How to Evaluate Any Company in this Niche (Checklist)

[ ] **Check growth signals:** Require ≥1 named foundation-model/hyperscaler design win with *deployed* MW or GPU counts in the last 180d — not "target" capacity (e.g. Groq Bell 7 MW live vs 500 MW target).
[ ] **Check comp data:** None of the 5 disclose comp — pull levels.fyi "ML Systems"/"Compiler Engineer" bands and benchmark offers against NVIDIA L5/L6 before negotiating.
[ ] **Check learning signals:** Count public MLIR/LLVM + ROCm/TT-Metalium commit and issue-close rates; demand a live multi-node profiler/debugger demo.
[ ] **Check stability signals:** Identify single-customer concentration (G42, HUMAIN/PIF ~$1.5B, OpenAI/Oracle warrant) and export-control/CFIUS exposure.
[ ] **Check switching cost:** Request a CUDA→target port case study with engineer-days and measured perf delta.
[ ] **Check culture signals:** Ask the compiler/ML-systems-to-pure-silicon req ratio and the vendor support SLA on hard kernel bugs.

Reverse-Hype Watch

**Targets sold as capacity:** Groq Bell 500 MW is a target (only ~7 MW live); Cerebras "tens of millions tok/s" is a funded build-out goal, not deployed.
**Single-customer revenue concentration:** Groq HUMAIN/PIF ~$1.5B; Cerebras G42; AMD OpenAI/Oracle 160M-share warrant.
**Scale/positioning unbacked by named customers:** Tenstorrent Galaxy scale-out and Rebellions up-market LLM REBEL show zero customer-win signals.
**Aspirational TAM as trajectory:** AMD FAD "35%+ growth" / "$1T TAM by 2030" is a management target, not booked revenue.

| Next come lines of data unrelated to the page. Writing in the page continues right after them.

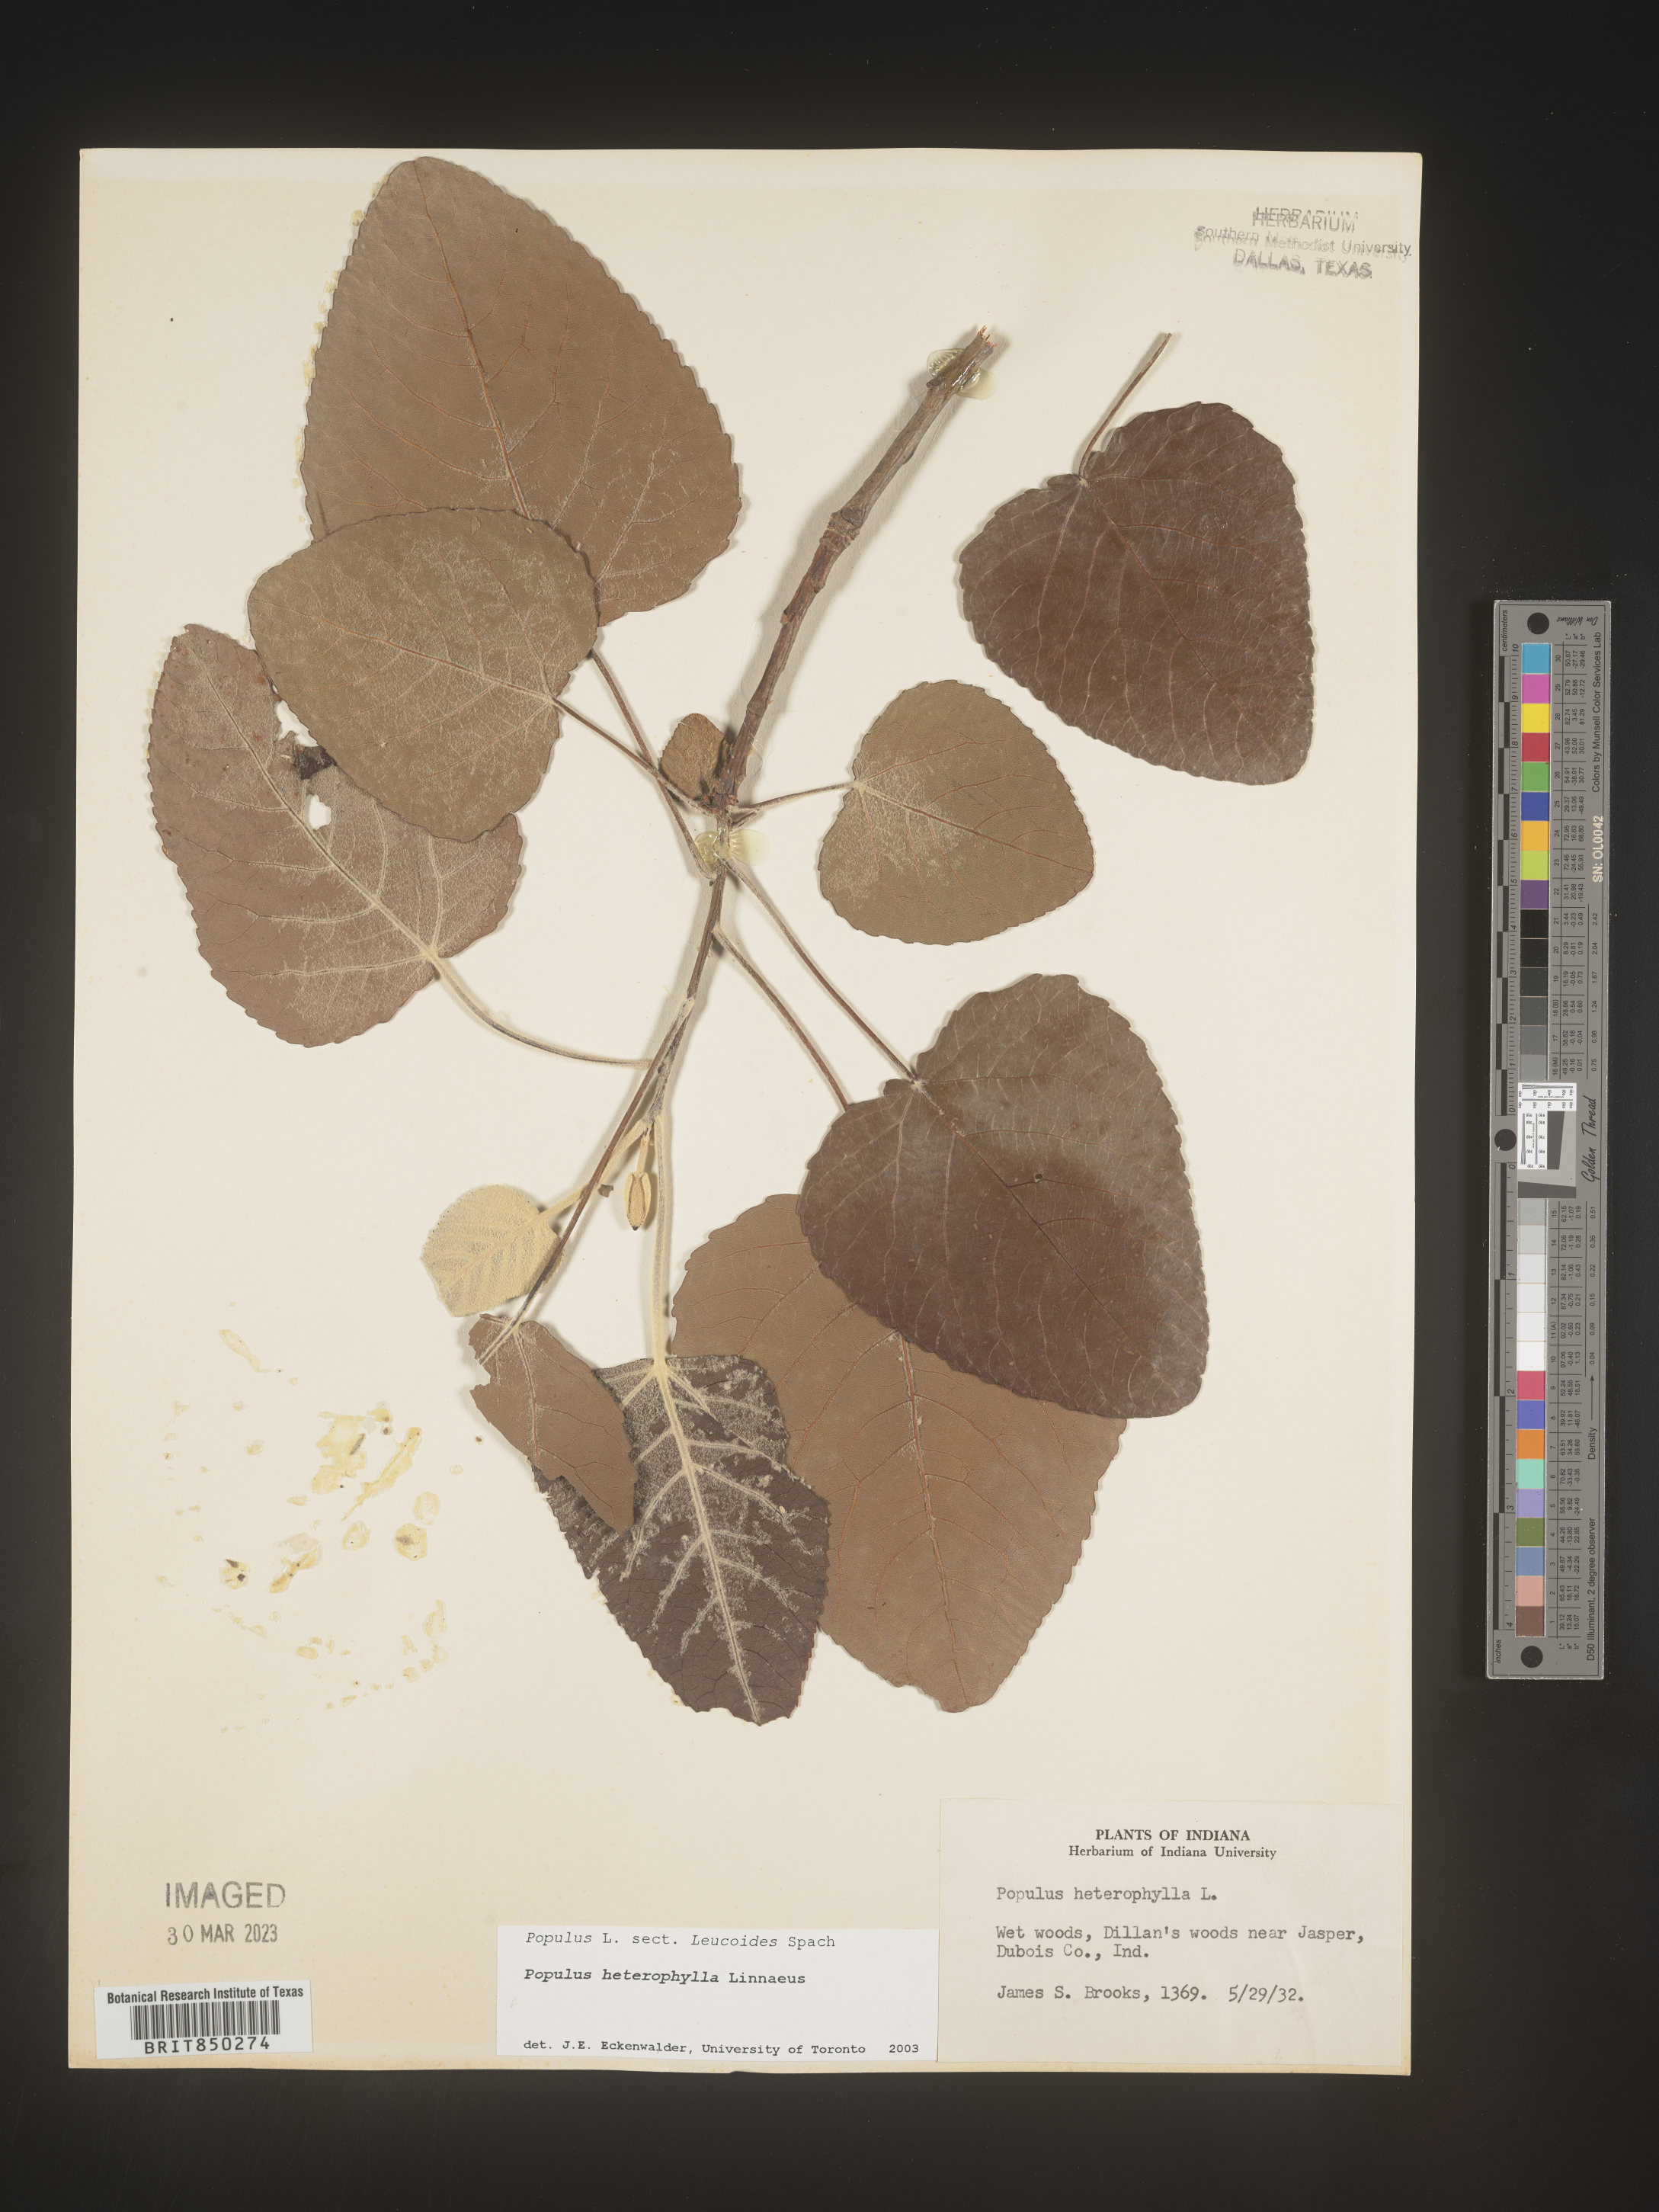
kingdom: Plantae
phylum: Tracheophyta
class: Magnoliopsida
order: Malpighiales
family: Salicaceae
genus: Populus
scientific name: Populus heterophylla
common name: Downy poplar
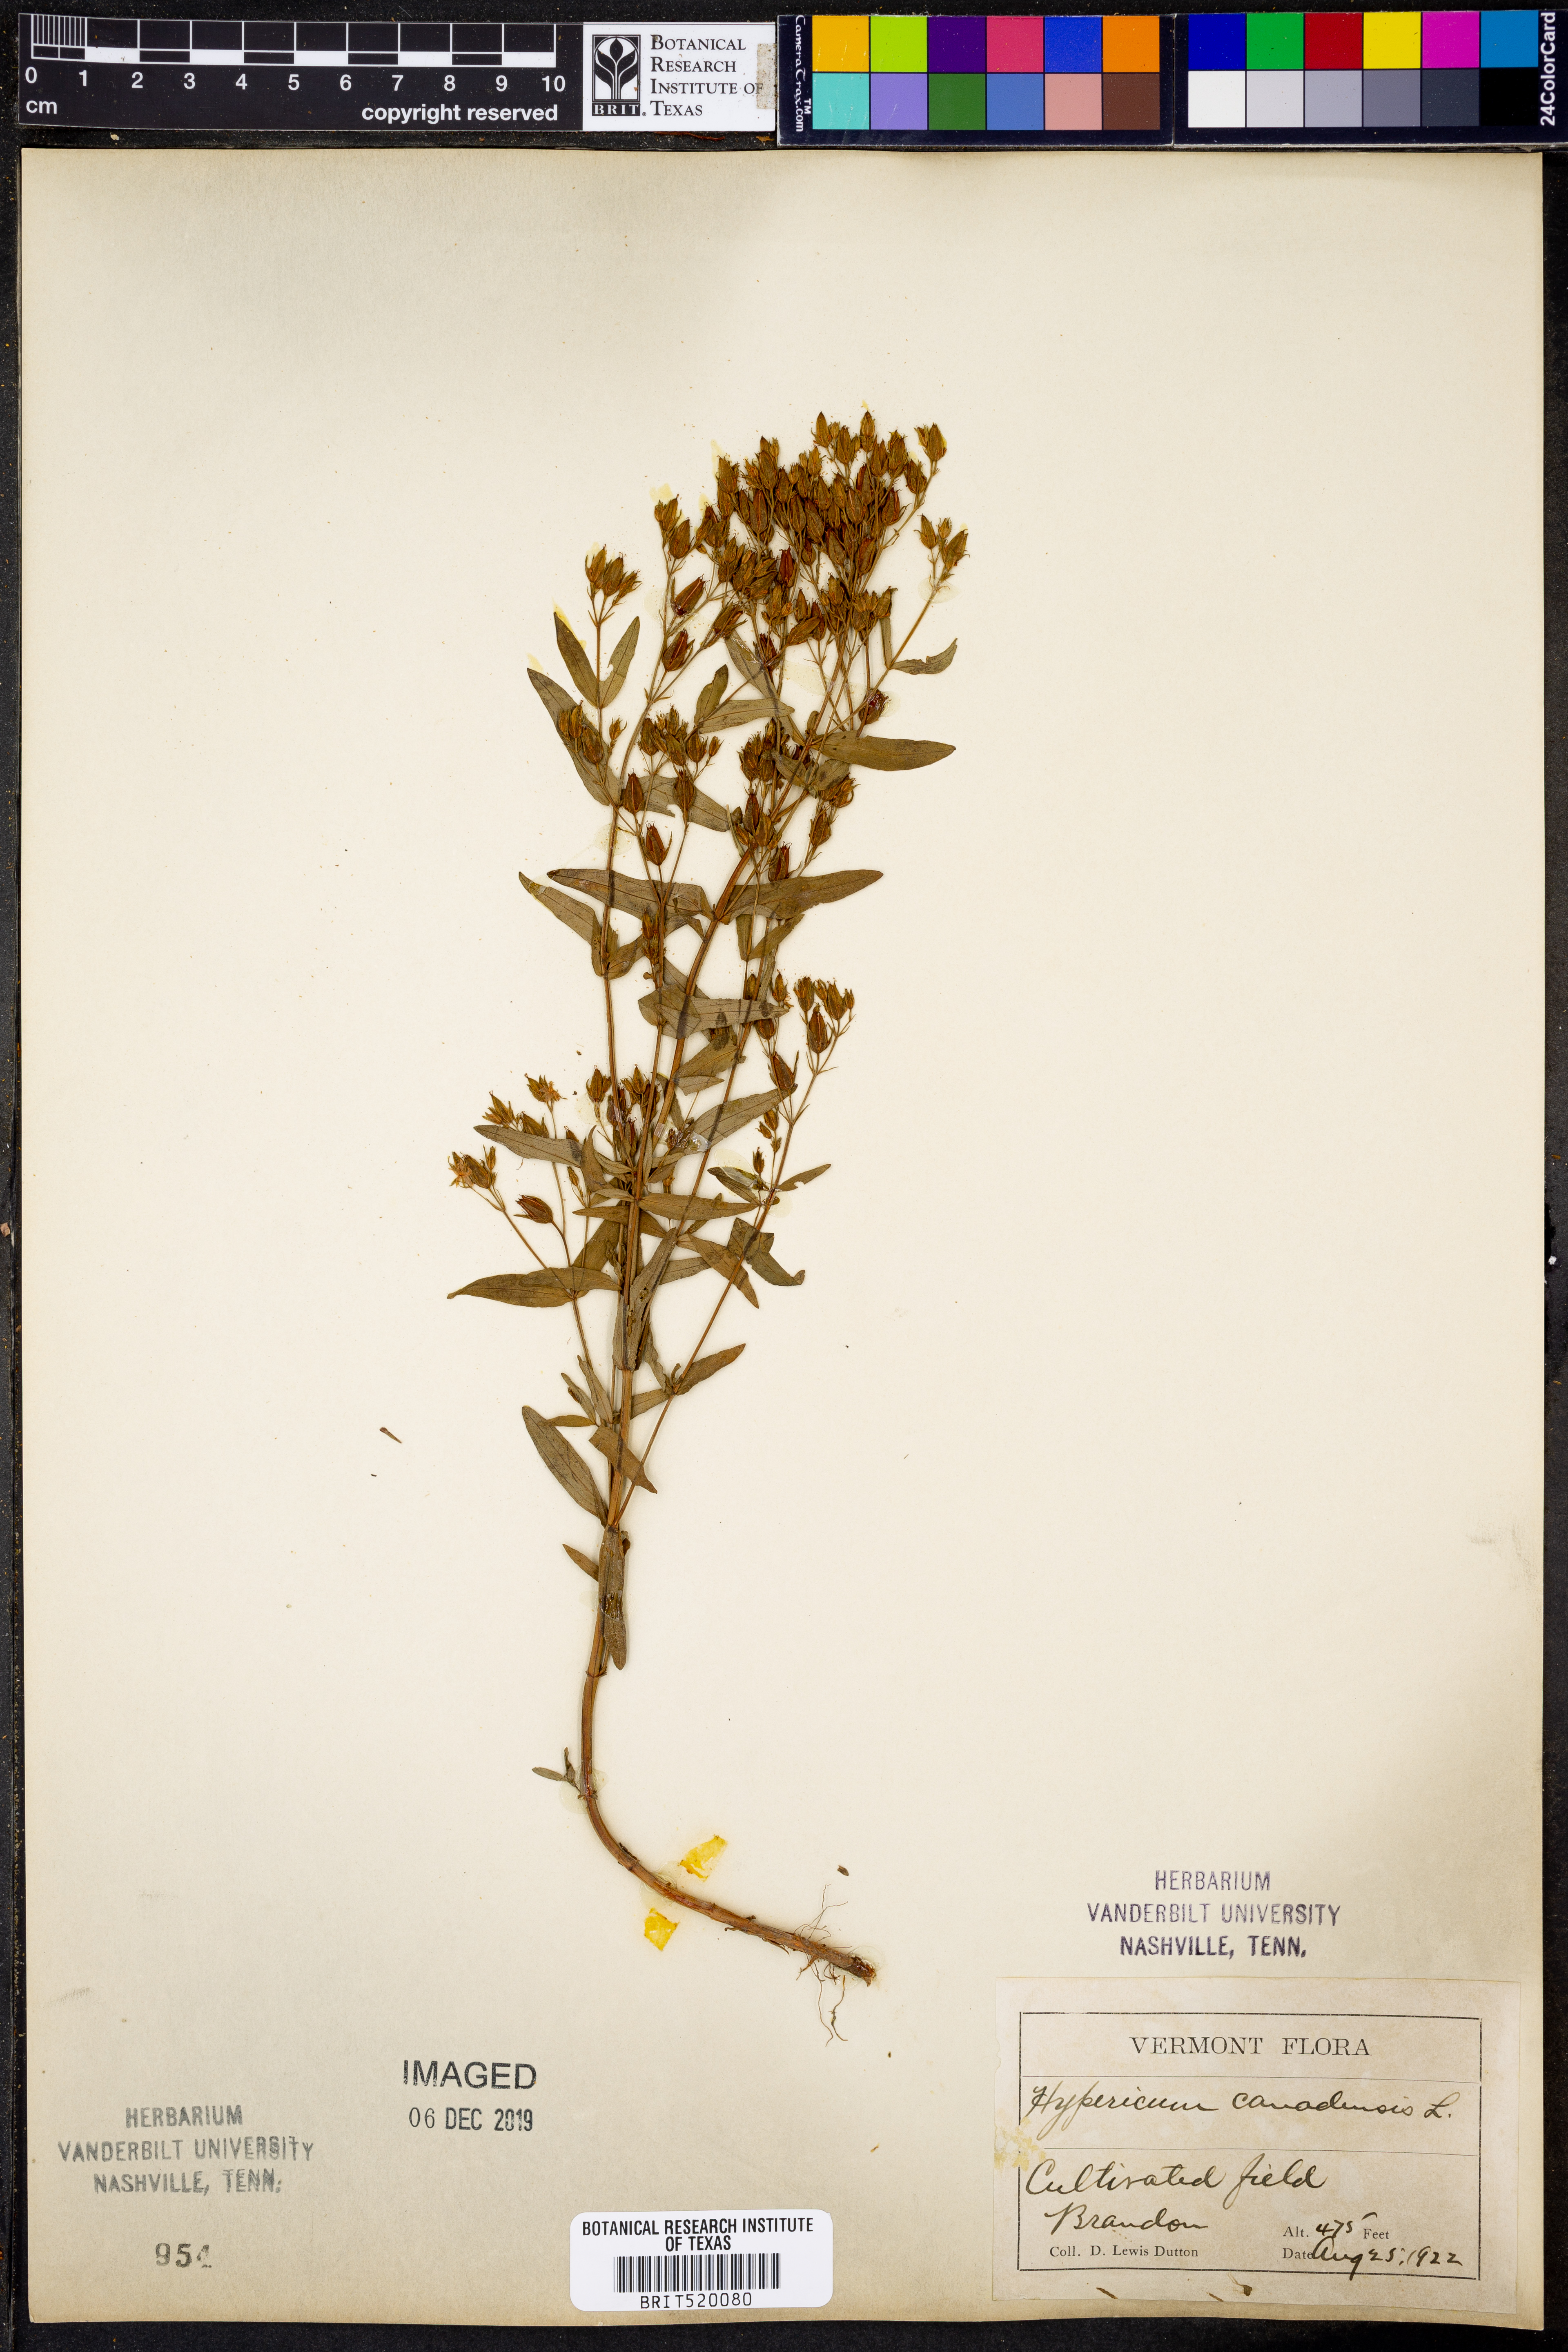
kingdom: Plantae
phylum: Tracheophyta
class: Magnoliopsida
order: Malpighiales
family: Hypericaceae
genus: Hypericum
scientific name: Hypericum canadense
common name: Irish st. john's-wort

What's under-reported for this segment: every reasoning block says "no comp data," and not one quantifies ROCm/compiler parity, real inference cost-per-token, or vendor bug-response SLA. Hiring is ~100% RTL/physical-design — AMD explicitly zero compiler/ML-systems reqs *despite ROCm being the named watch-point*. The toolchain you'd actually live in is exactly the dimension least evidenced publicly; assume the software stack lags the silicon until proven otherwise.